Il échoue son stage de franc-maçon, il tente celui de franc-plombier.

Après avoir tenté d’être franc-charcutier, puis franc-boulanger, Jean Michel Mucci (Jean-Mich-Much pour ses intimes) collectionne les déconvenues. Pour les besoins de notre entretien, il revient sur les raisons de son insuccès lors de son entretien d’embauche. « Ce qui a posé problème, c’est le fait de devoir rester discret. Devenir franc-mac et ne pouvoir en parler à personne, quel interet? »

« Et après tout, comment être franc si on cache la vérité, et comment être mac si on ne peut pas se la péter? »

Continuant néanmoins ses activités de rentier, Jean-Mich-Much ne sait décidemment plus comment occuper son temps libre.

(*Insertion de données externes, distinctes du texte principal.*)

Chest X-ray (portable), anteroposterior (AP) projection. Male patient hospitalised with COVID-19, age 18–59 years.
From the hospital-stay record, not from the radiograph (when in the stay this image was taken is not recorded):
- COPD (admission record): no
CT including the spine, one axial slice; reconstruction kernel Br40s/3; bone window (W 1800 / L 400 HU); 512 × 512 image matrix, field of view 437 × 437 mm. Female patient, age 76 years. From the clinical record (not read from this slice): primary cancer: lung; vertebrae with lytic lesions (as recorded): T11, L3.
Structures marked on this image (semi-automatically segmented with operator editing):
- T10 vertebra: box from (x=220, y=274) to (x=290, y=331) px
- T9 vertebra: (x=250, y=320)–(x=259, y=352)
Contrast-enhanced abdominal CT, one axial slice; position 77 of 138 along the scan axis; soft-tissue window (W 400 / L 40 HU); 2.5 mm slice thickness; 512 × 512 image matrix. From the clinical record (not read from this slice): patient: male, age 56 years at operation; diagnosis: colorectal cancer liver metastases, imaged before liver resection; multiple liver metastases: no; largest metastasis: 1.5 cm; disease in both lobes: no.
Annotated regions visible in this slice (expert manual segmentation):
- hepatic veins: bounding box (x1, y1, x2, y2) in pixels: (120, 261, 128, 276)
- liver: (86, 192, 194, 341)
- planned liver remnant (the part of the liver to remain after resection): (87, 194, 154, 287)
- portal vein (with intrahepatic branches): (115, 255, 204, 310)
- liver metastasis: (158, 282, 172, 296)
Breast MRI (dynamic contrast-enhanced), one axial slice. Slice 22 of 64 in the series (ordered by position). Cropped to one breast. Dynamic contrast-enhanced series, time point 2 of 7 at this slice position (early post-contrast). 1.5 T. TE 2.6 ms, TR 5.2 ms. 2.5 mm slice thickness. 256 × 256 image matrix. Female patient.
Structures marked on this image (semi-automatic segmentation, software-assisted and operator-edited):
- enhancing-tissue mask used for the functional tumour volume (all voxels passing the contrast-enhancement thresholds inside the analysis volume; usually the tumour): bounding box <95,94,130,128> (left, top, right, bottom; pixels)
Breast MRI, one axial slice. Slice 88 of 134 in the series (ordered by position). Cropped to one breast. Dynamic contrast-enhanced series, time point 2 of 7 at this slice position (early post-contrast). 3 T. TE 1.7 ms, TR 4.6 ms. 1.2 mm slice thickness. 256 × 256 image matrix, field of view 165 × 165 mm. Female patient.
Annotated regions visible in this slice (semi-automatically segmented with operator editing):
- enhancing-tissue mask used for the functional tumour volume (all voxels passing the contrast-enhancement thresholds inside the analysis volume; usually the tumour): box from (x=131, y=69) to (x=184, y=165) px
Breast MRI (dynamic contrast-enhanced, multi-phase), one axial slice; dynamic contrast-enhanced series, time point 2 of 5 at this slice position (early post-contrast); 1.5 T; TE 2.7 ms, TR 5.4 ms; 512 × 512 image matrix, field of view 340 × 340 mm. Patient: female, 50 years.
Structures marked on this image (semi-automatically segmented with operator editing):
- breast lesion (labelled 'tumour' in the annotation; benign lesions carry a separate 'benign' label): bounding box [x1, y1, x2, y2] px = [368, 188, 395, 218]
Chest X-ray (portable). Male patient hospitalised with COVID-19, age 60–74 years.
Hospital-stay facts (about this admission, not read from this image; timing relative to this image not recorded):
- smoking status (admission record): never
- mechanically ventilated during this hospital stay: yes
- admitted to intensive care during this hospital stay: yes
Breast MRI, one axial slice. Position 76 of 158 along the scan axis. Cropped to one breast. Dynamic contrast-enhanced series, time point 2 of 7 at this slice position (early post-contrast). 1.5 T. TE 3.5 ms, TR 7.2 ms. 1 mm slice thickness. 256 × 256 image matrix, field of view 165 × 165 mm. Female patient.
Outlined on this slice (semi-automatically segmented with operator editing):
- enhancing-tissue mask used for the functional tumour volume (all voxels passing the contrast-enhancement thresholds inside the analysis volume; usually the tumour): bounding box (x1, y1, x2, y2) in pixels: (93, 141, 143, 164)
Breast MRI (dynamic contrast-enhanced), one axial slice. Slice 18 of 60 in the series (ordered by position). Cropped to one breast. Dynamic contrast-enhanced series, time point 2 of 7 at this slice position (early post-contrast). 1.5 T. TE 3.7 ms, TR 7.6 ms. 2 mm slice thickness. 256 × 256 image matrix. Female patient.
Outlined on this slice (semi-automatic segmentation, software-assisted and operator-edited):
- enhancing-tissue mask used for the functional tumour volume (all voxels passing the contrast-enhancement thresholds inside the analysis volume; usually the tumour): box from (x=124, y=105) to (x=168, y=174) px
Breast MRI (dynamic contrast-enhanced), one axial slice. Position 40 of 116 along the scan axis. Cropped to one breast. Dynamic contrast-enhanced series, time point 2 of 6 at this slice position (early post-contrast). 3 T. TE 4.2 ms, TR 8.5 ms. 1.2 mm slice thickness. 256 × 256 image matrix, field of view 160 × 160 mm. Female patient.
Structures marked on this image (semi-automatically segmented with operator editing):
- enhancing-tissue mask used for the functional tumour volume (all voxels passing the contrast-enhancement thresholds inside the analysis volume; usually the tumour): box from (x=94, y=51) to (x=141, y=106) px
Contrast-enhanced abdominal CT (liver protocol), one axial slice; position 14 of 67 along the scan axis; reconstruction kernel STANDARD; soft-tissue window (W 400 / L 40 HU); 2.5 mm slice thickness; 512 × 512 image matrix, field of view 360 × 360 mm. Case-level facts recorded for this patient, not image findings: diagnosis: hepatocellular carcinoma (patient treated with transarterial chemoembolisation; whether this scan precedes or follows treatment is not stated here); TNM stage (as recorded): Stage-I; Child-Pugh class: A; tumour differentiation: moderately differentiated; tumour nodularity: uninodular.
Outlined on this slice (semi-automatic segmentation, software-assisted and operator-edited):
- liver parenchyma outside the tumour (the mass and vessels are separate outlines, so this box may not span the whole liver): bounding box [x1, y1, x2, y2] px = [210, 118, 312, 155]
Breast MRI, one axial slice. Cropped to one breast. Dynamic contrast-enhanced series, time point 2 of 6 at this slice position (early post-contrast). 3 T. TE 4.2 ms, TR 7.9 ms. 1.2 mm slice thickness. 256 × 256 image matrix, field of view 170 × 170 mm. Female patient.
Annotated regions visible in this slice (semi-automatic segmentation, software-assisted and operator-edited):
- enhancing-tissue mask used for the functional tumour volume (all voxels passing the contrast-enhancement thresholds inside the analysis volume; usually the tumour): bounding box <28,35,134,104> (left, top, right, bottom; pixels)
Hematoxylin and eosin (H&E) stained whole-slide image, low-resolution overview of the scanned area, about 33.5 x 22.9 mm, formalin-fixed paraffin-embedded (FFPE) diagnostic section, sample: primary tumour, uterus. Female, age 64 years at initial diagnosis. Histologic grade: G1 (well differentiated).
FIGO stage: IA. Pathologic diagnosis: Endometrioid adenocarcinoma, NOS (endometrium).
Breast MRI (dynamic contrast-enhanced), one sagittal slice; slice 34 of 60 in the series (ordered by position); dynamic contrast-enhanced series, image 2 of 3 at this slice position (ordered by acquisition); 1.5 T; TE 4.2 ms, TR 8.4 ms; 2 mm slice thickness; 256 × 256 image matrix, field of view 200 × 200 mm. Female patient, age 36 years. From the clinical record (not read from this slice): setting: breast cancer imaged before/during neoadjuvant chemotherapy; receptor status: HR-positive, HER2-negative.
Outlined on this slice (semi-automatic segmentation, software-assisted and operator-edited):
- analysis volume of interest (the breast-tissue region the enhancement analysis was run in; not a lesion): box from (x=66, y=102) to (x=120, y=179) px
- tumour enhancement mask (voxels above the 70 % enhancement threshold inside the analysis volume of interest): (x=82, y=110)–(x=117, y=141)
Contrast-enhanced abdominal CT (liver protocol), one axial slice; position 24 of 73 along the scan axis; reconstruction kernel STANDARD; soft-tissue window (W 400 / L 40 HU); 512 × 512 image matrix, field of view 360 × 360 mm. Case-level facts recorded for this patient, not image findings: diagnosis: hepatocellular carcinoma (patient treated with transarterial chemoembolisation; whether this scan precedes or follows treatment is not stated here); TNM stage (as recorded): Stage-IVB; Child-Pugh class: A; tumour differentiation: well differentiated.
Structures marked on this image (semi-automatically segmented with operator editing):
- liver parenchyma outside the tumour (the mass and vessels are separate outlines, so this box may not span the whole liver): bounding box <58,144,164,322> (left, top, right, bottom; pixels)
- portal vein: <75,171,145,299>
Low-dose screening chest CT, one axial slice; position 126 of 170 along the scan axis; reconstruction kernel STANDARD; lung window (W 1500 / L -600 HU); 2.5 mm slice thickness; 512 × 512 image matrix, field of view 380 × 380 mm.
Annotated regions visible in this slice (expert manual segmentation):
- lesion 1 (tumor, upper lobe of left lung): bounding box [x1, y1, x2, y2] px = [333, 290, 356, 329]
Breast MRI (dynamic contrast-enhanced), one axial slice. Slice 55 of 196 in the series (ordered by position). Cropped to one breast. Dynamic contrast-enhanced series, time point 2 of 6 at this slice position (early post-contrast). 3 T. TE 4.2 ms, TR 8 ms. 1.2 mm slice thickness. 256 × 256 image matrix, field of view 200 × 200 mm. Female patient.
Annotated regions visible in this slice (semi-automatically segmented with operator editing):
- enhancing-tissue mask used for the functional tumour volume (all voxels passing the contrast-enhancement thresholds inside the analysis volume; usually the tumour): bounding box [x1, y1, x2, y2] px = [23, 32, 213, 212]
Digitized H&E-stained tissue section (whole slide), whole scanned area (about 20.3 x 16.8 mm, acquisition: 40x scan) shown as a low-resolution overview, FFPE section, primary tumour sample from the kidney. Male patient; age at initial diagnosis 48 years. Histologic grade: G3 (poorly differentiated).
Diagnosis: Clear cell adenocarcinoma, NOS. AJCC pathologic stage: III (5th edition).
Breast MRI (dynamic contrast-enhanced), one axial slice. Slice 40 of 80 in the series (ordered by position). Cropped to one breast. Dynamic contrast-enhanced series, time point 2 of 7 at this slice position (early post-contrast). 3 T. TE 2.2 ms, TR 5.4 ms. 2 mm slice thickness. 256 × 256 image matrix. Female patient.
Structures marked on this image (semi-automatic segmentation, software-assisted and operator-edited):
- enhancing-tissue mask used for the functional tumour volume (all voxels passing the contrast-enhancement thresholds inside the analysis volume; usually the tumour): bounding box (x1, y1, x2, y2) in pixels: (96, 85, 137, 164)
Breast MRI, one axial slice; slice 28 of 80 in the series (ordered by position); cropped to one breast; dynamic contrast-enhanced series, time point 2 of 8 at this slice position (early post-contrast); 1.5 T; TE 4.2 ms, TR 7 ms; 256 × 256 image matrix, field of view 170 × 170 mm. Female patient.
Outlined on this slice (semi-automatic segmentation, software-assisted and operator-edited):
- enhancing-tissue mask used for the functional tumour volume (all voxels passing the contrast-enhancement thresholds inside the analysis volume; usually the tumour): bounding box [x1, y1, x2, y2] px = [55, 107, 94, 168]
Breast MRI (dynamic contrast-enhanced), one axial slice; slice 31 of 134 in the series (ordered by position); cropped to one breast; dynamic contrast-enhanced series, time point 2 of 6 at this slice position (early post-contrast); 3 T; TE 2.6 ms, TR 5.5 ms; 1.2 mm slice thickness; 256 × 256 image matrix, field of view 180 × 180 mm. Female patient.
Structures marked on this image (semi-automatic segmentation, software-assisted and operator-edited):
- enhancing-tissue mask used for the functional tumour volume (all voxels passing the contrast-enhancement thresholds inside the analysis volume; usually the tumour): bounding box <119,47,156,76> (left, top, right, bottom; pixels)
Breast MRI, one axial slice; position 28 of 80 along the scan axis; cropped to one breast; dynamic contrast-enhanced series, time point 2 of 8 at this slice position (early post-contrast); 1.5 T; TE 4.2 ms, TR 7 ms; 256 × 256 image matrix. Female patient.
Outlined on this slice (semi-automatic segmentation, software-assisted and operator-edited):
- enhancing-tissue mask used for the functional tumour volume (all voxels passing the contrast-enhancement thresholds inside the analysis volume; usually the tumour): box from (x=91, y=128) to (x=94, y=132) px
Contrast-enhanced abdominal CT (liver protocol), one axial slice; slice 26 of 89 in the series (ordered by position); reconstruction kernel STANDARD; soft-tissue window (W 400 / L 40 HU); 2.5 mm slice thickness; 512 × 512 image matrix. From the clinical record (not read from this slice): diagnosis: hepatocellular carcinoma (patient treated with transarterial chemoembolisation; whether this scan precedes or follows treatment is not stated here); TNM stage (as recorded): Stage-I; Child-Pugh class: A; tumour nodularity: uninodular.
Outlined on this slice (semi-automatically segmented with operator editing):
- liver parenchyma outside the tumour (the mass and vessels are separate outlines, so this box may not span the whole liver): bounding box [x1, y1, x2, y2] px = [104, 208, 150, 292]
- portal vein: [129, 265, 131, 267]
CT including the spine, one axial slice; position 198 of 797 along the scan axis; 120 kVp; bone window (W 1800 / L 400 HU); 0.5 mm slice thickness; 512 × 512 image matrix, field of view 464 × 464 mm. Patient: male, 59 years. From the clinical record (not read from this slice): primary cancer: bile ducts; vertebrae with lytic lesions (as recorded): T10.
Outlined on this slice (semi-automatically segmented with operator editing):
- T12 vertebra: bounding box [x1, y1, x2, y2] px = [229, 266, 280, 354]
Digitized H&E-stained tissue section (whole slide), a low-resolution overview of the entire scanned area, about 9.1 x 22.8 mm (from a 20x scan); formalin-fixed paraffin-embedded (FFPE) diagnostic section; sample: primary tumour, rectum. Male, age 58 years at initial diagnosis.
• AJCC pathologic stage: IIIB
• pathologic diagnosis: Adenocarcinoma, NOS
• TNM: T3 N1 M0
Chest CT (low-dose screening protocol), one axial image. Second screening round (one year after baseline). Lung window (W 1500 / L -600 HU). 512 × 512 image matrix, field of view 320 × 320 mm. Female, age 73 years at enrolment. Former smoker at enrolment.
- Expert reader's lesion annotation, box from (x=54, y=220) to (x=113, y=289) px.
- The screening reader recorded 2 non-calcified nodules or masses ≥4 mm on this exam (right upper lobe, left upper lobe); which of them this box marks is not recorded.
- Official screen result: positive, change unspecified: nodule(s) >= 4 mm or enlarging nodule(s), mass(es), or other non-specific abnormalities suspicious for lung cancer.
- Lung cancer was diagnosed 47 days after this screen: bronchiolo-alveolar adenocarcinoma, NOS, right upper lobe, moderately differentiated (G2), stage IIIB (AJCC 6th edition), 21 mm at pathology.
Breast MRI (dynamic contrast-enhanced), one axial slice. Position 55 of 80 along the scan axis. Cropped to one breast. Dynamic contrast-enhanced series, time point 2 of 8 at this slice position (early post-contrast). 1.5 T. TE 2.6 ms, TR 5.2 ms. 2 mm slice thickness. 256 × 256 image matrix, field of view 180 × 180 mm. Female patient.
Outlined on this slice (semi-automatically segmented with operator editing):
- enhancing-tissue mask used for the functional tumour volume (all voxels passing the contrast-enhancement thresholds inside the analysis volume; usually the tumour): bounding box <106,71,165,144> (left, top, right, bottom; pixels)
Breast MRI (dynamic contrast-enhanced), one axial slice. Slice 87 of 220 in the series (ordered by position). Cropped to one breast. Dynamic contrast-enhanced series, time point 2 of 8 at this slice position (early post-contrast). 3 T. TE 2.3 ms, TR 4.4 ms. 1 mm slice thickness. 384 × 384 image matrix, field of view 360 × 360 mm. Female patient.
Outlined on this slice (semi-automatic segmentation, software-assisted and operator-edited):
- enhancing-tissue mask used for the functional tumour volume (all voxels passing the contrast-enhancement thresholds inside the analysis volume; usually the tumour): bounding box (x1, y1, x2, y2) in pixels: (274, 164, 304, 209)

Il parait que franc-plombier,c’est salissant, mais maintenant qu’il a investi dans un tablier, un compas, une équerre et même un très joli petit marteau doré, il veut à tout prix amortir son investissement.

« Et pour être tout à fait honnête, si je ne peux porter mon tablier qu’à la maison, ma femme va vouloir que je donne un coup de main en cuisine et faut pas déconner. »

C’est après ces mots que, vêtu d’une djelabbah laissant deviner un ventre de patriarche , Jean-Mich-Much nous a raccompagné à sa porte en disant que c’était bien beau tout ça mais qu’il avait un livre sur l’élégance vestimentaire anglaise à feuilleter tout en buvant son litre de thé quotidien.

Nous avons bien essayé de lui extorquer plus de renseignements sur sa formation de Franc-Plombier, il a éludé en disant qu’il ne voyait pas de quoi nous voulions parler, puis nous a claqué la porte au nez en nous traitant de hooligans.